▶ _Stated task_
Copy every line of the records below word for word, without changing anything.

▶ _Dataset_
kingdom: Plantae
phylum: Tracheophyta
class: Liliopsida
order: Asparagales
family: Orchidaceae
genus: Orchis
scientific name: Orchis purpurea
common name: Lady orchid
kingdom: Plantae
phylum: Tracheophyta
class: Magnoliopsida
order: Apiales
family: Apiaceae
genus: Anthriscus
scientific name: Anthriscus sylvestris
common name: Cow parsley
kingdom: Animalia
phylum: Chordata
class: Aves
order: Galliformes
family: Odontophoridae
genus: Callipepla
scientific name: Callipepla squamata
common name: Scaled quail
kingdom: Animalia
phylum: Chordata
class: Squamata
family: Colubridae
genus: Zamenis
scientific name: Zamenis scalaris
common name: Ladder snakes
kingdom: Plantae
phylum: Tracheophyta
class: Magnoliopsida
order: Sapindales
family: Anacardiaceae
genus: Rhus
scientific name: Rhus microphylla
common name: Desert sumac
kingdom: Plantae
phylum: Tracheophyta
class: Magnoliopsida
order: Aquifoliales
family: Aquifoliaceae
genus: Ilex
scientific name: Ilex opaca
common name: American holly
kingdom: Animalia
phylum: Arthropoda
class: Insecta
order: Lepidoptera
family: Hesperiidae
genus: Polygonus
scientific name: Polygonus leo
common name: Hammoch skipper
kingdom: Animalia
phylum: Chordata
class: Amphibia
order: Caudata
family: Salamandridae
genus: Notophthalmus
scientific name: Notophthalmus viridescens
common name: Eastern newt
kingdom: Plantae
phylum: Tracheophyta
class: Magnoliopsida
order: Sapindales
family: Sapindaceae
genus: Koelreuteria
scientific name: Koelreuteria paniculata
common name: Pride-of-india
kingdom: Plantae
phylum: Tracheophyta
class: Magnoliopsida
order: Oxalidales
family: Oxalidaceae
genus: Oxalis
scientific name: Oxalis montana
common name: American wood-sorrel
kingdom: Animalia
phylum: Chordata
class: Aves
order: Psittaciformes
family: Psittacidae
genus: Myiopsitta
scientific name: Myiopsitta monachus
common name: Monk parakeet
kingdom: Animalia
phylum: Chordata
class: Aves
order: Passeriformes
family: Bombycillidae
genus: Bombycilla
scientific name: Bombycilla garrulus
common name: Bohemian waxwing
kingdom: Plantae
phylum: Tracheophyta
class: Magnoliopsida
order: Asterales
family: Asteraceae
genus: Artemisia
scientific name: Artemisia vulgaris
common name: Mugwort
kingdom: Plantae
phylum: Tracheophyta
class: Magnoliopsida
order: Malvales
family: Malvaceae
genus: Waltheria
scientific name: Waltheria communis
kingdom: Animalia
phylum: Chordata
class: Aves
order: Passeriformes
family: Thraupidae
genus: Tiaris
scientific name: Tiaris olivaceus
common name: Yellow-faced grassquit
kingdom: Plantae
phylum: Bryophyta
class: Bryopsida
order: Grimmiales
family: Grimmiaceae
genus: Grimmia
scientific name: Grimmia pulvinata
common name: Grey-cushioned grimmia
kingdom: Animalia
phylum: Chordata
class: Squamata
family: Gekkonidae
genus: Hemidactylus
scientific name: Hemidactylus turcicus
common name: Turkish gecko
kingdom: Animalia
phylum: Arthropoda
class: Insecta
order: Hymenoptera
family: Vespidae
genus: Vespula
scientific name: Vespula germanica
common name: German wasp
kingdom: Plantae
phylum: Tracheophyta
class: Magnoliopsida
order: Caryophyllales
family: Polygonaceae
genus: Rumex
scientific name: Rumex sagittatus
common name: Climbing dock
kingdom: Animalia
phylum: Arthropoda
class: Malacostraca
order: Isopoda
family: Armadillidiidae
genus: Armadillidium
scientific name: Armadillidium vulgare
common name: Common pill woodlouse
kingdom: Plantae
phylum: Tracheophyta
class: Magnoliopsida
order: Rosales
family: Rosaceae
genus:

▶ _Exercise output_
kingdom: Plantae
phylum: Tracheophyta
class: Liliopsida
order: Asparagales
family: Orchidaceae
genus: Orchis
scientific name: Orchis purpurea
common name: Lady orchid
kingdom: Plantae
phylum: Tracheophyta
class: Magnoliopsida
order: Apiales
family: Apiaceae
genus: Anthriscus
scientific name: Anthriscus sylvestris
common name: Cow parsley
kingdom: Animalia
phylum: Chordata
class: Aves
order: Galliformes
family: Odontophoridae
genus: Callipepla
scientific name: Callipepla squamata
common name: Scaled quail
kingdom: Animalia
phylum: Chordata
class: Squamata
family: Colubridae
genus: Zamenis
scientific name: Zamenis scalaris
common name: Ladder snakes
kingdom: Plantae
phylum: Tracheophyta
class: Magnoliopsida
order: Sapindales
family: Anacardiaceae
genus: Rhus
scientific name: Rhus microphylla
common name: Desert sumac
kingdom: Plantae
phylum: Tracheophyta
class: Magnoliopsida
order: Aquifoliales
family: Aquifoliaceae
genus: Ilex
scientific name: Ilex opaca
common name: American holly
kingdom: Animalia
phylum: Arthropoda
class: Insecta
order: Lepidoptera
family: Hesperiidae
genus: Polygonus
scientific name: Polygonus leo
common name: Hammoch skipper
kingdom: Animalia
phylum: Chordata
class: Amphibia
order: Caudata
family: Salamandridae
genus: Notophthalmus
scientific name: Notophthalmus viridescens
common name: Eastern newt
kingdom: Plantae
phylum: Tracheophyta
class: Magnoliopsida
order: Sapindales
family: Sapindaceae
genus: Koelreuteria
scientific name: Koelreuteria paniculata
common name: Pride-of-india
kingdom: Plantae
phylum: Tracheophyta
class: Magnoliopsida
order: Oxalidales
family: Oxalidaceae
genus: Oxalis
scientific name: Oxalis montana
common name: American wood-sorrel
kingdom: Animalia
phylum: Chordata
class: Aves
order: Psittaciformes
family: Psittacidae
genus: Myiopsitta
scientific name: Myiopsitta monachus
common name: Monk parakeet
kingdom: Animalia
phylum: Chordata
class: Aves
order: Passeriformes
family: Bombycillidae
genus: Bombycilla
scientific name: Bombycilla garrulus
common name: Bohemian waxwing
kingdom: Plantae
phylum: Tracheophyta
class: Magnoliopsida
order: Asterales
family: Asteraceae
genus: Artemisia
scientific name: Artemisia vulgaris
common name: Mugwort
kingdom: Plantae
phylum: Tracheophyta
class: Magnoliopsida
order: Malvales
family: Malvaceae
genus: Waltheria
scientific name: Waltheria communis
kingdom: Animalia
phylum: Chordata
class: Aves
order: Passeriformes
family: Thraupidae
genus: Tiaris
scientific name: Tiaris olivaceus
common name: Yellow-faced grassquit
kingdom: Plantae
phylum: Bryophyta
class: Bryopsida
order: Grimmiales
family: Grimmiaceae
genus: Grimmia
scientific name: Grimmia pulvinata
common name: Grey-cushioned grimmia
kingdom: Animalia
phylum: Chordata
class: Squamata
family: Gekkonidae
genus: Hemidactylus
scientific name: Hemidactylus turcicus
common name: Turkish gecko
kingdom: Animalia
phylum: Arthropoda
class: Insecta
order: Hymenoptera
family: Vespidae
genus: Vespula
scientific name: Vespula germanica
common name: German wasp
kingdom: Plantae
phylum: Tracheophyta
class: Magnoliopsida
order: Caryophyllales
family: Polygonaceae
genus: Rumex
scientific name: Rumex sagittatus
common name: Climbing dock
kingdom: Animalia
phylum: Arthropoda
class: Malacostraca
order: Isopoda
family: Armadillidiidae
genus: Armadillidium
scientific name: Armadillidium vulgare
common name: Common pill woodlouse
kingdom: Plantae
phylum: Tracheophyta
class: Magnoliopsida
order: Rosales
family: Rosaceae
genus:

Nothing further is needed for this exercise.